EXERCISE INSTRUCTIONS: Transcribe all the lines below exactly. Omit the pictures.
━━ EXERCISE DATA
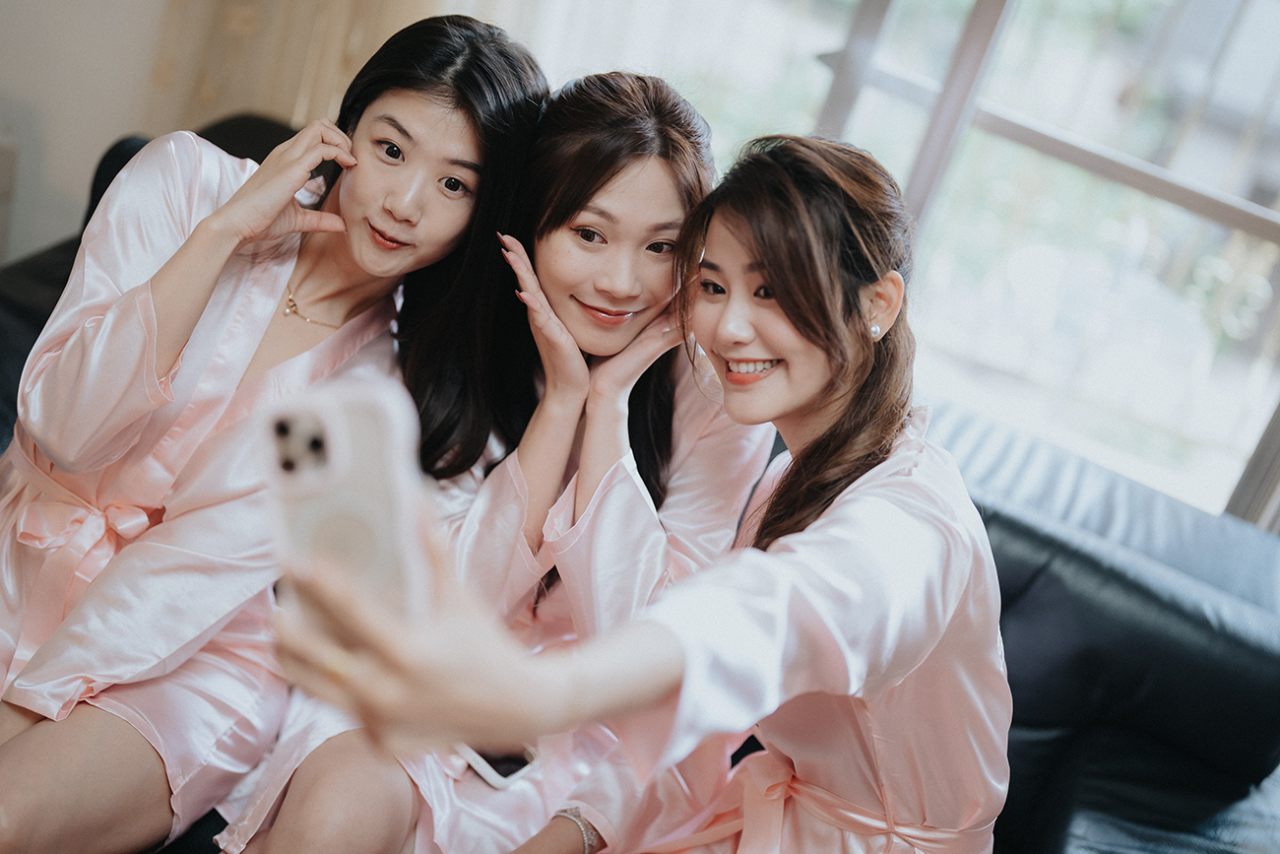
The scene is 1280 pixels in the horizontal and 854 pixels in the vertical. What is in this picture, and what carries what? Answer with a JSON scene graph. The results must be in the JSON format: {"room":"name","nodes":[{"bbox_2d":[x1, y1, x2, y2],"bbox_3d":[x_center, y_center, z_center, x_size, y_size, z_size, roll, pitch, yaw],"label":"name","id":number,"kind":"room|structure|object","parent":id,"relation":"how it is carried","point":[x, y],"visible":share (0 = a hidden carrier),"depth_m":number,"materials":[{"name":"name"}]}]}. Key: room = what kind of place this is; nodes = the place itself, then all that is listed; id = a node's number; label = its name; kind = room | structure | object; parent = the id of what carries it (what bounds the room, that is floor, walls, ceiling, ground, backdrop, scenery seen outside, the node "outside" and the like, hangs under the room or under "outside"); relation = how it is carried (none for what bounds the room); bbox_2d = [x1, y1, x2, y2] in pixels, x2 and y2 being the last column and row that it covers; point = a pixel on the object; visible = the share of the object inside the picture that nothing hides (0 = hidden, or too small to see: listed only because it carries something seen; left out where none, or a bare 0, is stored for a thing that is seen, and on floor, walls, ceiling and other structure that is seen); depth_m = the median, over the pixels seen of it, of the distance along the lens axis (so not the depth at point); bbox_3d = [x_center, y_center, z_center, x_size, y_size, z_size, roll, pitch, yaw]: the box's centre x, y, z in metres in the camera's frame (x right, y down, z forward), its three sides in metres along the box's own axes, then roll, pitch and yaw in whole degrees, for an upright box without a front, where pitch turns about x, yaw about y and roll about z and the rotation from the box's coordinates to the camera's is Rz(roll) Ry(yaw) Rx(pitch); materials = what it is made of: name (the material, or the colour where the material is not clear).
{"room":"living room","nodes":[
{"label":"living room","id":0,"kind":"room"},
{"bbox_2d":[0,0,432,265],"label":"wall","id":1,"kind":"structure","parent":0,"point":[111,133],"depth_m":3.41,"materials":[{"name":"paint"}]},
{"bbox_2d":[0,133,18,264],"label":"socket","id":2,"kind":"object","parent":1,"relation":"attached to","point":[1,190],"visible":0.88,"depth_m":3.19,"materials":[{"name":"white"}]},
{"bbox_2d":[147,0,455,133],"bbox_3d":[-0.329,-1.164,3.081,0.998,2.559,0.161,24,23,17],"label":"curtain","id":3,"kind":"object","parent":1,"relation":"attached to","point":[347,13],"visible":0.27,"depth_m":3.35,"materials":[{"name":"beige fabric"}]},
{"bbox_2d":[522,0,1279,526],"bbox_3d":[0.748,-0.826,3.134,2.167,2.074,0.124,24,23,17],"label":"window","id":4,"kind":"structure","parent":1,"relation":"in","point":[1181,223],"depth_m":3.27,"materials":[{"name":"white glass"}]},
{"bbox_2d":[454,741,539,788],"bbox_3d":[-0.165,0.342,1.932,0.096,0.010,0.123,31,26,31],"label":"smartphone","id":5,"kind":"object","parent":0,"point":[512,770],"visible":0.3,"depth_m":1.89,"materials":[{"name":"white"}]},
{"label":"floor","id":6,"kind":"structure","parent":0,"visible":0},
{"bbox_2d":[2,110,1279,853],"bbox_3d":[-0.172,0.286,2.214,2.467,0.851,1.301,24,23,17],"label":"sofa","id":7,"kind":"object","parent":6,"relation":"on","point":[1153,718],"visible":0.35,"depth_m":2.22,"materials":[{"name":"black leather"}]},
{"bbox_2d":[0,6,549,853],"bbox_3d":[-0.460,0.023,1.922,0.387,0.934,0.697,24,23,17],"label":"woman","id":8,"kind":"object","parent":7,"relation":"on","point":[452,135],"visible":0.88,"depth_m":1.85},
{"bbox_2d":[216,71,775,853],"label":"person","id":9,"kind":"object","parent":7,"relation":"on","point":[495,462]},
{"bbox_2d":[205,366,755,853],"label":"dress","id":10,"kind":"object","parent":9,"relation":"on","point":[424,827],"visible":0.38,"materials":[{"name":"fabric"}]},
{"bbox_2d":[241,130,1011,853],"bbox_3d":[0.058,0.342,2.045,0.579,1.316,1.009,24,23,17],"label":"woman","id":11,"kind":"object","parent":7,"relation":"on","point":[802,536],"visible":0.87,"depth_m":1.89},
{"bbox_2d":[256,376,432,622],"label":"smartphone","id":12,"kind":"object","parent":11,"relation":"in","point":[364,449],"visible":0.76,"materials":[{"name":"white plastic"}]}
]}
━━━━
SOLUTION TO THIS TASK:
The scene is 1280 pixels in the horizontal and 854 pixels in the vertical. What is in this picture, and what carries what? Answer with a JSON scene graph. The results must be in the JSON format: {"room":"name","nodes":[{"bbox_2d":[x1, y1, x2, y2],"bbox_3d":[x_center, y_center, z_center, x_size, y_size, z_size, roll, pitch, yaw],"label":"name","id":number,"kind":"room|structure|object","parent":id,"relation":"how it is carried","point":[x, y],"visible":share (0 = a hidden carrier),"depth_m":number,"materials":[{"name":"name"}]}]}. Key: room = what kind of place this is; nodes = the place itself, then all that is listed; id = a node's number; label = its name; kind = room | structure | object; parent = the id of what carries it (what bounds the room, that is floor, walls, ceiling, ground, backdrop, scenery seen outside, the node "outside" and the like, hangs under the room or under "outside"); relation = how it is carried (none for what bounds the room); bbox_2d = [x1, y1, x2, y2] in pixels, x2 and y2 being the last column and row that it covers; point = a pixel on the object; visible = the share of the object inside the picture that nothing hides (0 = hidden, or too small to see: listed only because it carries something seen; left out where none, or a bare 0, is stored for a thing that is seen, and on floor, walls, ceiling and other structure that is seen); depth_m = the median, over the pixels seen of it, of the distance along the lens axis (so not the depth at point); bbox_3d = [x_center, y_center, z_center, x_size, y_size, z_size, roll, pitch, yaw]: the box's centre x, y, z in metres in the camera's frame (x right, y down, z forward), its three sides in metres along the box's own axes, then roll, pitch and yaw in whole degrees, for an upright box without a front, where pitch turns about x, yaw about y and roll about z and the rotation from the box's coordinates to the camera's is Rz(roll) Ry(yaw) Rx(pitch); materials = what it is made of: name (the material, or the colour where the material is not clear).
{"room":"living room","nodes":[
{"label":"living room","id":0,"kind":"room"},
{"bbox_2d":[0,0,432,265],"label":"wall","id":1,"kind":"structure","parent":0,"point":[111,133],"depth_m":3.41,"materials":[{"name":"paint"}]},
{"bbox_2d":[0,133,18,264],"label":"socket","id":2,"kind":"object","parent":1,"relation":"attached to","point":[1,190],"visible":0.88,"depth_m":3.19,"materials":[{"name":"white"}]},
{"bbox_2d":[147,0,455,133],"bbox_3d":[-0.329,-1.164,3.081,0.998,2.559,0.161,24,23,17],"label":"curtain","id":3,"kind":"object","parent":1,"relation":"attached to","point":[347,13],"visible":0.27,"depth_m":3.35,"materials":[{"name":"beige fabric"}]},
{"bbox_2d":[522,0,1279,526],"bbox_3d":[0.748,-0.826,3.134,2.167,2.074,0.124,24,23,17],"label":"window","id":4,"kind":"structure","parent":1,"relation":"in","point":[1181,223],"depth_m":3.27,"materials":[{"name":"white glass"}]},
{"bbox_2d":[454,741,539,788],"bbox_3d":[-0.165,0.342,1.932,0.096,0.010,0.123,31,26,31],"label":"smartphone","id":5,"kind":"object","parent":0,"point":[512,770],"visible":0.3,"depth_m":1.89,"materials":[{"name":"white"}]},
{"label":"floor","id":6,"kind":"structure","parent":0,"visible":0},
{"bbox_2d":[2,110,1279,853],"bbox_3d":[-0.172,0.286,2.214,2.467,0.851,1.301,24,23,17],"label":"sofa","id":7,"kind":"object","parent":6,"relation":"on","point":[1153,718],"visible":0.35,"depth_m":2.22,"materials":[{"name":"black leather"}]},
{"bbox_2d":[0,6,549,853],"bbox_3d":[-0.460,0.023,1.922,0.387,0.934,0.697,24,23,17],"label":"woman","id":8,"kind":"object","parent":7,"relation":"on","point":[452,135],"visible":0.88,"depth_m":1.85},
{"bbox_2d":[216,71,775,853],"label":"person","id":9,"kind":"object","parent":7,"relation":"on","point":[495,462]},
{"bbox_2d":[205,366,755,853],"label":"dress","id":10,"kind":"object","parent":9,"relation":"on","point":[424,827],"visible":0.38,"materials":[{"name":"fabric"}]},
{"bbox_2d":[241,130,1011,853],"bbox_3d":[0.058,0.342,2.045,0.579,1.316,1.009,24,23,17],"label":"woman","id":11,"kind":"object","parent":7,"relation":"on","point":[802,536],"visible":0.87,"depth_m":1.89},
{"bbox_2d":[256,376,432,622],"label":"smartphone","id":12,"kind":"object","parent":11,"relation":"in","point":[364,449],"visible":0.76,"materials":[{"name":"white plastic"}]}
]}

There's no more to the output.